EXERCISE MATERIAL Block Start

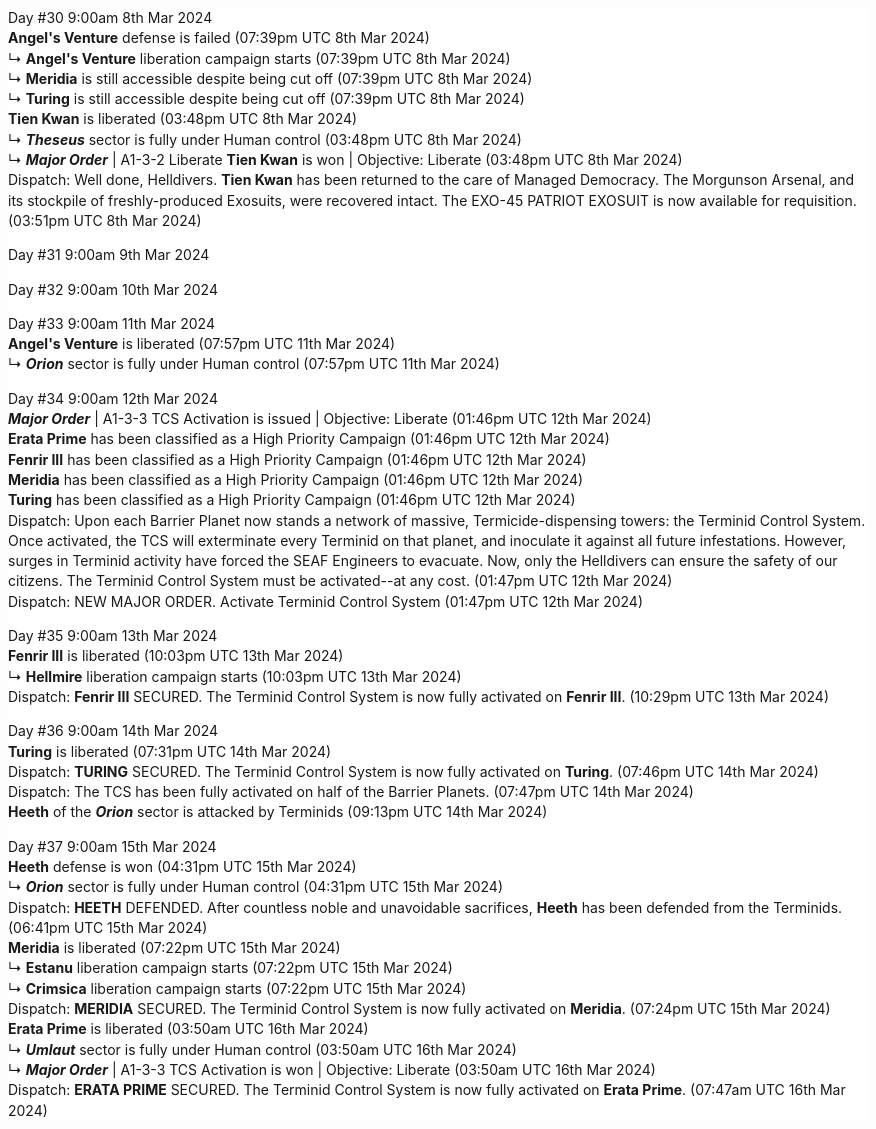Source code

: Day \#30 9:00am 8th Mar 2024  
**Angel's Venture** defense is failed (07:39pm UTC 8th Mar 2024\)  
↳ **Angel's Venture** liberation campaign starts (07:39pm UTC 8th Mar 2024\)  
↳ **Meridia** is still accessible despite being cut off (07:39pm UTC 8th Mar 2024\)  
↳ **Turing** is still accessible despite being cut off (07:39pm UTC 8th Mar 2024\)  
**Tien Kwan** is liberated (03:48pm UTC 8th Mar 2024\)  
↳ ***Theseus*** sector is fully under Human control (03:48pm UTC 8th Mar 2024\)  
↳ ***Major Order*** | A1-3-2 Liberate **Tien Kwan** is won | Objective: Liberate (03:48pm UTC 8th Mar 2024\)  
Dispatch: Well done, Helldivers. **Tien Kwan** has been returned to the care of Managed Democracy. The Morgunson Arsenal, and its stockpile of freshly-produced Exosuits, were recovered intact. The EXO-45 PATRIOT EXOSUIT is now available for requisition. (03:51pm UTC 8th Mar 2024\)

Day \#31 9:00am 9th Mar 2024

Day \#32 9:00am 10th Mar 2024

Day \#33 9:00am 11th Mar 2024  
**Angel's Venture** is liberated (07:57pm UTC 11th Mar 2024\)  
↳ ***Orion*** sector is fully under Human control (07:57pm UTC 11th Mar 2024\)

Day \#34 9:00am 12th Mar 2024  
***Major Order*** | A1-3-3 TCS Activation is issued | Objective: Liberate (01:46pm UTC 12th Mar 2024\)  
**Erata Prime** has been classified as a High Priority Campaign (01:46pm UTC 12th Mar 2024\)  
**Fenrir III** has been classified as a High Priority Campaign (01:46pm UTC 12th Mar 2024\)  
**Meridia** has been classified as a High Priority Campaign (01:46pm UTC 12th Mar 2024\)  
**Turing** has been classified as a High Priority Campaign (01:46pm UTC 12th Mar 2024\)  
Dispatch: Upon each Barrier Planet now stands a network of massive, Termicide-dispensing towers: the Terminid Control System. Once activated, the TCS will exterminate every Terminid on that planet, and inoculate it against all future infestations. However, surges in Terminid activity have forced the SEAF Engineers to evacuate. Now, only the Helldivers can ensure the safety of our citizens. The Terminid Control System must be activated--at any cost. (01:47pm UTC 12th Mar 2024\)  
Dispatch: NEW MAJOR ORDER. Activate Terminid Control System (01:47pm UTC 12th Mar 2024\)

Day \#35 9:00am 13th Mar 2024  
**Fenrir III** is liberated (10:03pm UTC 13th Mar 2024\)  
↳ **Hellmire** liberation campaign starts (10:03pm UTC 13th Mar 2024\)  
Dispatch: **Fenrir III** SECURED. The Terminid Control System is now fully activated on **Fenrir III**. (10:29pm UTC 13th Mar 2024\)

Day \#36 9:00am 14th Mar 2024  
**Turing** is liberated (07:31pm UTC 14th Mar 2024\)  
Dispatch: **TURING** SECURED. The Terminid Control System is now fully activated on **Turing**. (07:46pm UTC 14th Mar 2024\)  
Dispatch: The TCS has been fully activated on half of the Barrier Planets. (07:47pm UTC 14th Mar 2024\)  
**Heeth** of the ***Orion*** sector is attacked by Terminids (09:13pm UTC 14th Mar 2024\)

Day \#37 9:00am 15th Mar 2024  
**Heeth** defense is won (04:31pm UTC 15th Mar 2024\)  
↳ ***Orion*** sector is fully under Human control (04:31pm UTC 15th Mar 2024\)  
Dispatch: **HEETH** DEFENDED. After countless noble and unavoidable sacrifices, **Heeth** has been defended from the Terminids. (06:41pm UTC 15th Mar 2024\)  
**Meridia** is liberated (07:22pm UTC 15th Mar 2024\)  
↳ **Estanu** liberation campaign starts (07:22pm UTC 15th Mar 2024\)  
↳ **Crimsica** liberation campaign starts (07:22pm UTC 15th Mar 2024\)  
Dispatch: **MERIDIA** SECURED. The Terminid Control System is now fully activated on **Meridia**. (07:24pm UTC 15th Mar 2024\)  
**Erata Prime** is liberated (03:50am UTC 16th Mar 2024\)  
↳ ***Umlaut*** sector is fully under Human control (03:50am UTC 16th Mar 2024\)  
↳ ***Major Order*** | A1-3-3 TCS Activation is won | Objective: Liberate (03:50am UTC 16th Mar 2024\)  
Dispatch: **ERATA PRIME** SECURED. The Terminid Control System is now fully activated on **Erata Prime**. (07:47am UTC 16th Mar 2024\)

EXERCISE MATERIAL Block End
EXERCISE MATERIAL Block Start

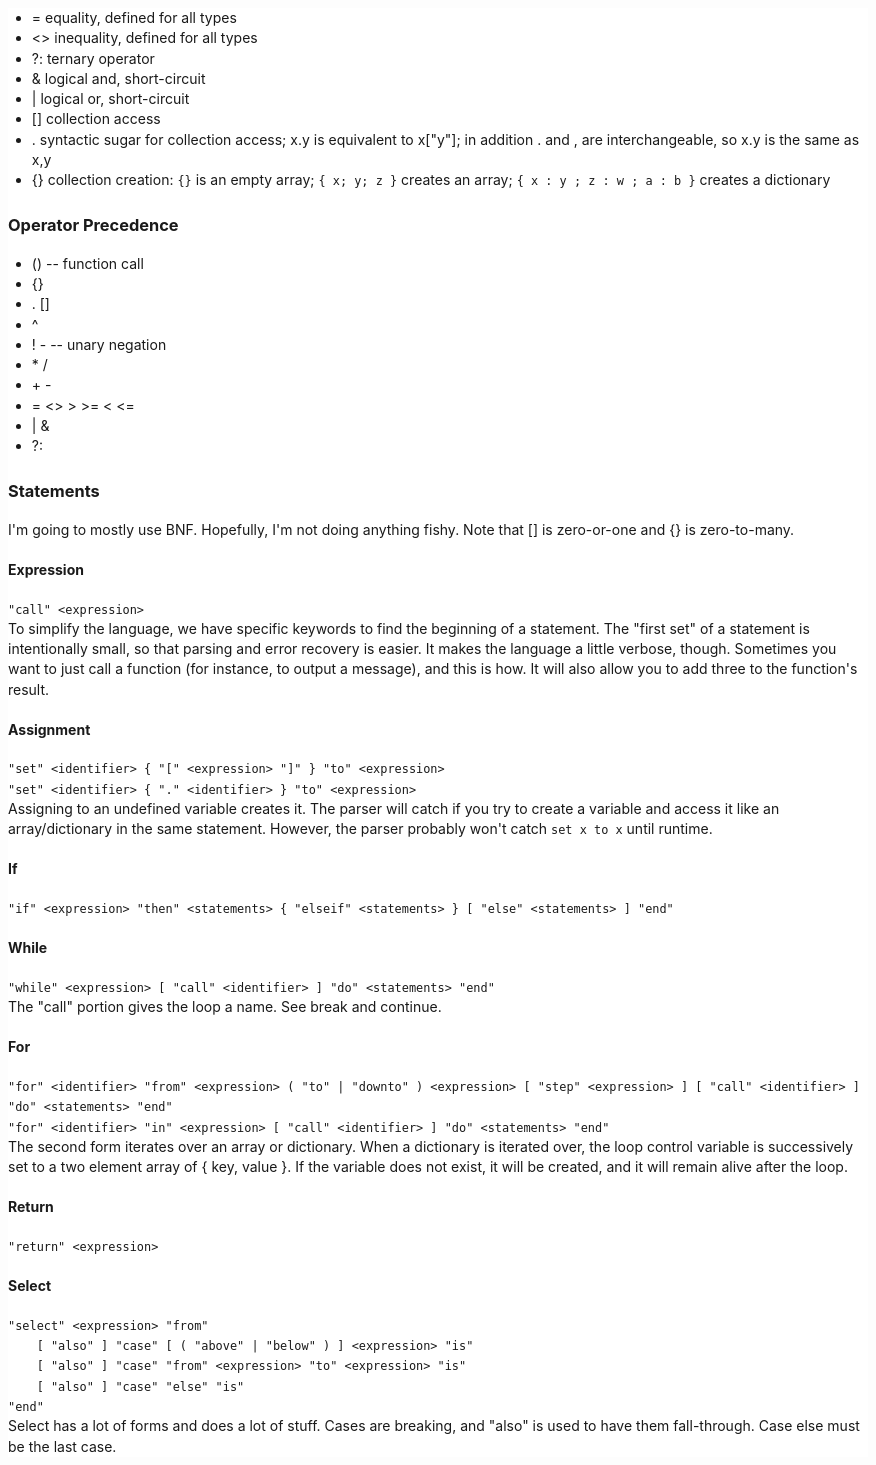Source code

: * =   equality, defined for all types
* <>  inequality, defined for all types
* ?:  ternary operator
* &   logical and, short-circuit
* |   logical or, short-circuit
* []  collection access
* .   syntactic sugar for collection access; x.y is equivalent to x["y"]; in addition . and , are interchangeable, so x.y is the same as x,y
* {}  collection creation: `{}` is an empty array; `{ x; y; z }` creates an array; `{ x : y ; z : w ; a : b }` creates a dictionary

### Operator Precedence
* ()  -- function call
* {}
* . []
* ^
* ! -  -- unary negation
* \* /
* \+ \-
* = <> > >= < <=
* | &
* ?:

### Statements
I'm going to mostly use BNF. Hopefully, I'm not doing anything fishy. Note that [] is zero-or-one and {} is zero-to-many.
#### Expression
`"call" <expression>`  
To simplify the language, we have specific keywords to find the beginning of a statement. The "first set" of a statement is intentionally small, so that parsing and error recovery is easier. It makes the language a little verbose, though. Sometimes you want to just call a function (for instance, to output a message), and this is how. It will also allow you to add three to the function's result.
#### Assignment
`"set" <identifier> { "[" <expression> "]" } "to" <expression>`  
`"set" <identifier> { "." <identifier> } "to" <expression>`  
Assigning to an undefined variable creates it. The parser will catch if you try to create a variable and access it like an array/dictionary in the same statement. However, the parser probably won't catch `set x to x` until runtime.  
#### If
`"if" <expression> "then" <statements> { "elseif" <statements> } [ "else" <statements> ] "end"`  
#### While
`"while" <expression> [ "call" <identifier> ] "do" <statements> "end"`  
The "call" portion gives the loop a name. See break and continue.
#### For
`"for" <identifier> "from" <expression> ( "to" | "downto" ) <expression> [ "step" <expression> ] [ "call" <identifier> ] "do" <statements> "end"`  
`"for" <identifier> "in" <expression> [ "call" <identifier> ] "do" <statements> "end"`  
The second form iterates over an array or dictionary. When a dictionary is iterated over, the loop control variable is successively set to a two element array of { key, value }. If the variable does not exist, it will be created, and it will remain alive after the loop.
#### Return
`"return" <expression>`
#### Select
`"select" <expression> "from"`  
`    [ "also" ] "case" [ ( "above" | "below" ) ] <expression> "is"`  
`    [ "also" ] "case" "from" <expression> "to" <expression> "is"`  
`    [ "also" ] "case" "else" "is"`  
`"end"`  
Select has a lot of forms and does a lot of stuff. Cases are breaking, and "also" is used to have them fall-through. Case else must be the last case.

EXERCISE MATERIAL Block End

--- REQUIRED WORK ---
The lines above that hold the word "function" need counting; write the count and nothing more.

--- RESULT OF THIS TASK ---
2